El pasado diciembre se cumplieron 25 años de la muerte de Samuel Beckett y la presencia de él y sus personajes sigue tan vigente como en los años de la posguerra y el existencialismo. El cuarto de siglo que ha transcurrido desde entonces, ha incrementado la relevancia de su obra, tal vez porque representa mejor que nadie el producto más refinado de nuestra civilización: el sujeto paralizado, que tiene demasiado miedo de morir, pero pocas fuerzas para continuar con vida.
Con el paso de los años, la vigencia de sus personajes y situaciones —que se resisten a ser tramas— se han incrementado en un ecosistema de medios donde diariamente somos testigos de la incompetencia comunicativa que el autor vislumbró en novelas como Murphy o Cómo es, o en cuentos como “El final”. Esperando a Godot, esa parodia cruel del género trágico, bien podría adaptarse a nuestras tecnologías contemporáneas, y Didi y Gogo inevitablemente seguirían atrapados en su bucle de déjà vu y estupidez.

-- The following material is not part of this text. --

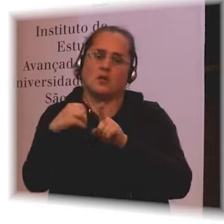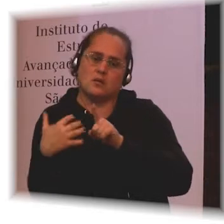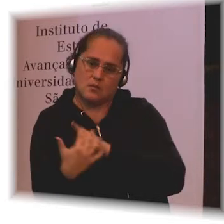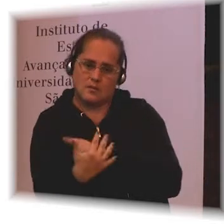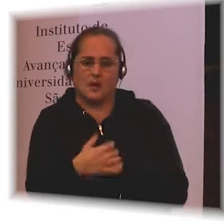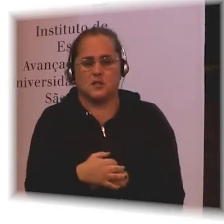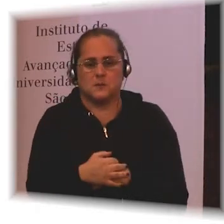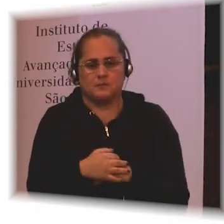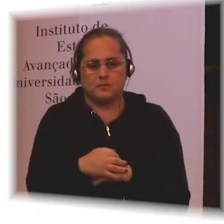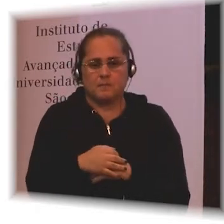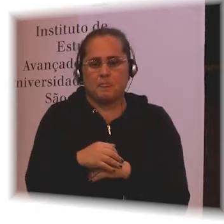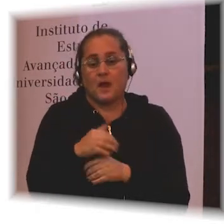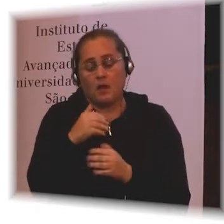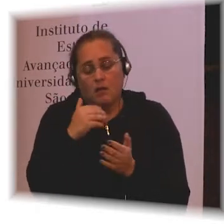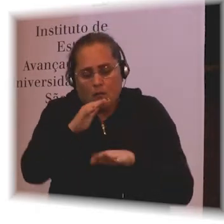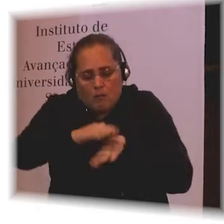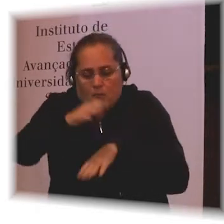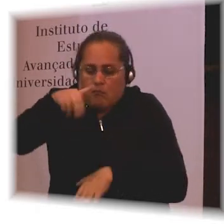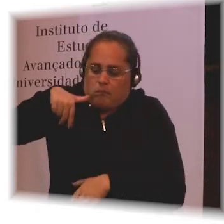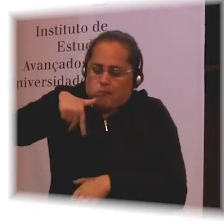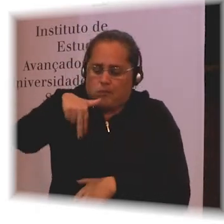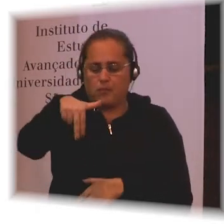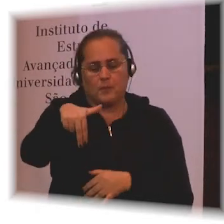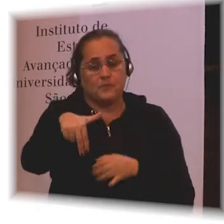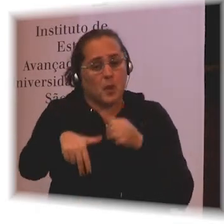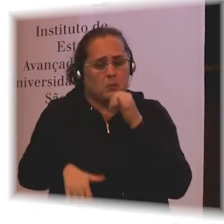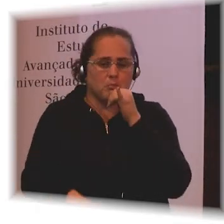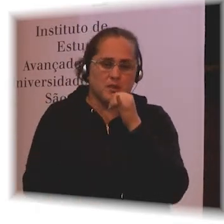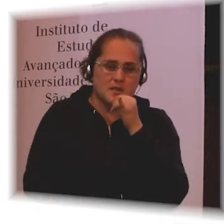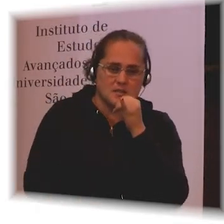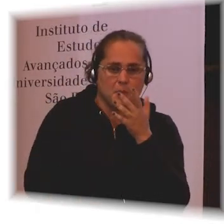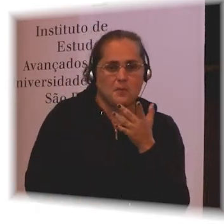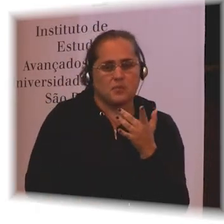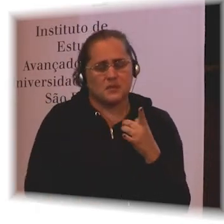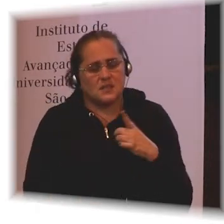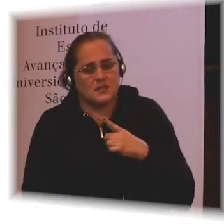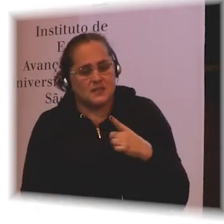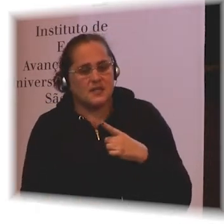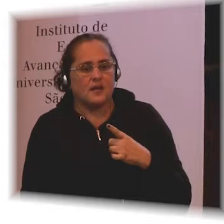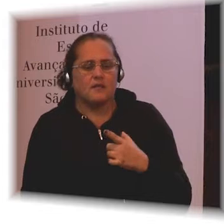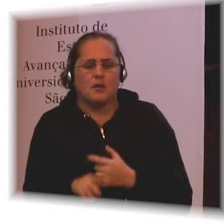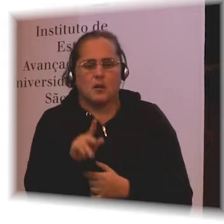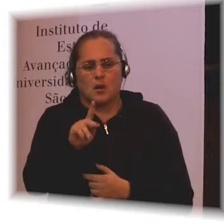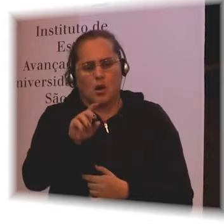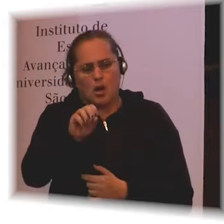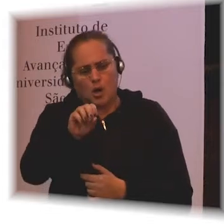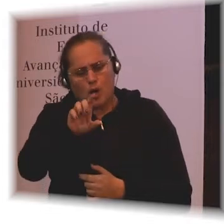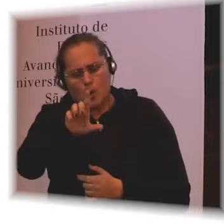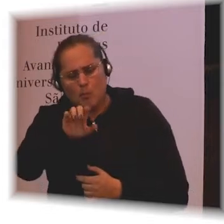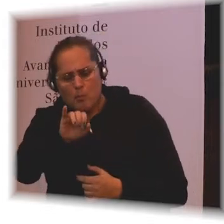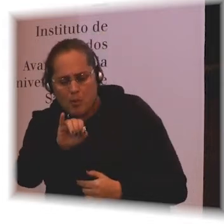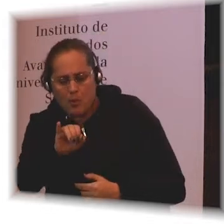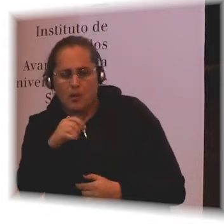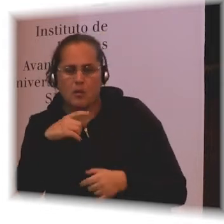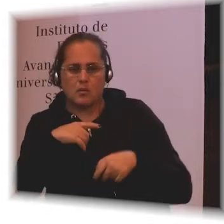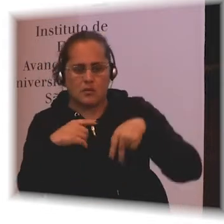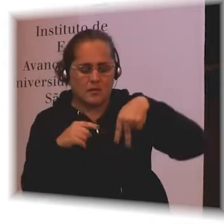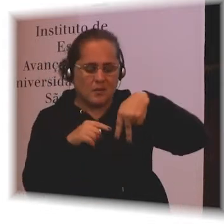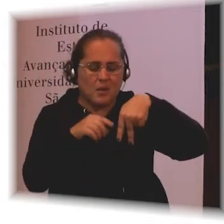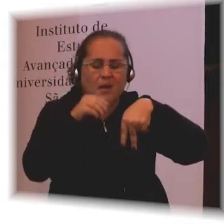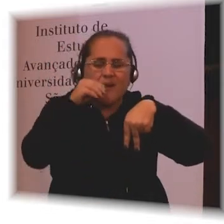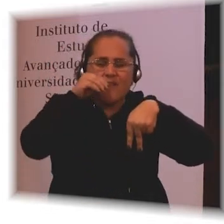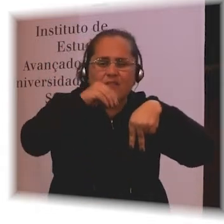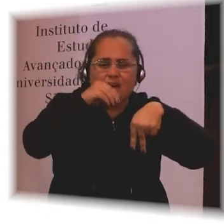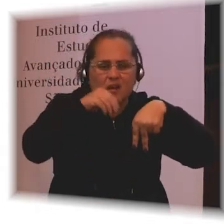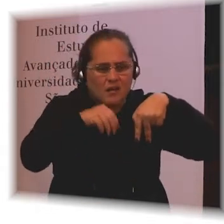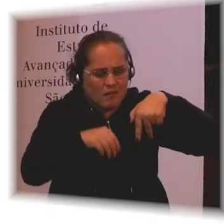So as an example, let's say somebody has polio as the health condition and so has a weakened leg and can't walk and therefore doesn't have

El trayecto narrativo de Beckett fue excepcional entre los excepcionales. Junto a Josep Conrad, Vladimir Nabokov y Milan Kundera, Beckett formó parte del selecto grupo de los escritores “extraterritoriales”, esos seres exóticos —casualmente todos novelistas— que George Steiner (él mismo uno de ellos) vio como símbolos de la literatura de nuestra era: escritores que, en el marco de la globalización, lograron amaestrar una segunda lengua.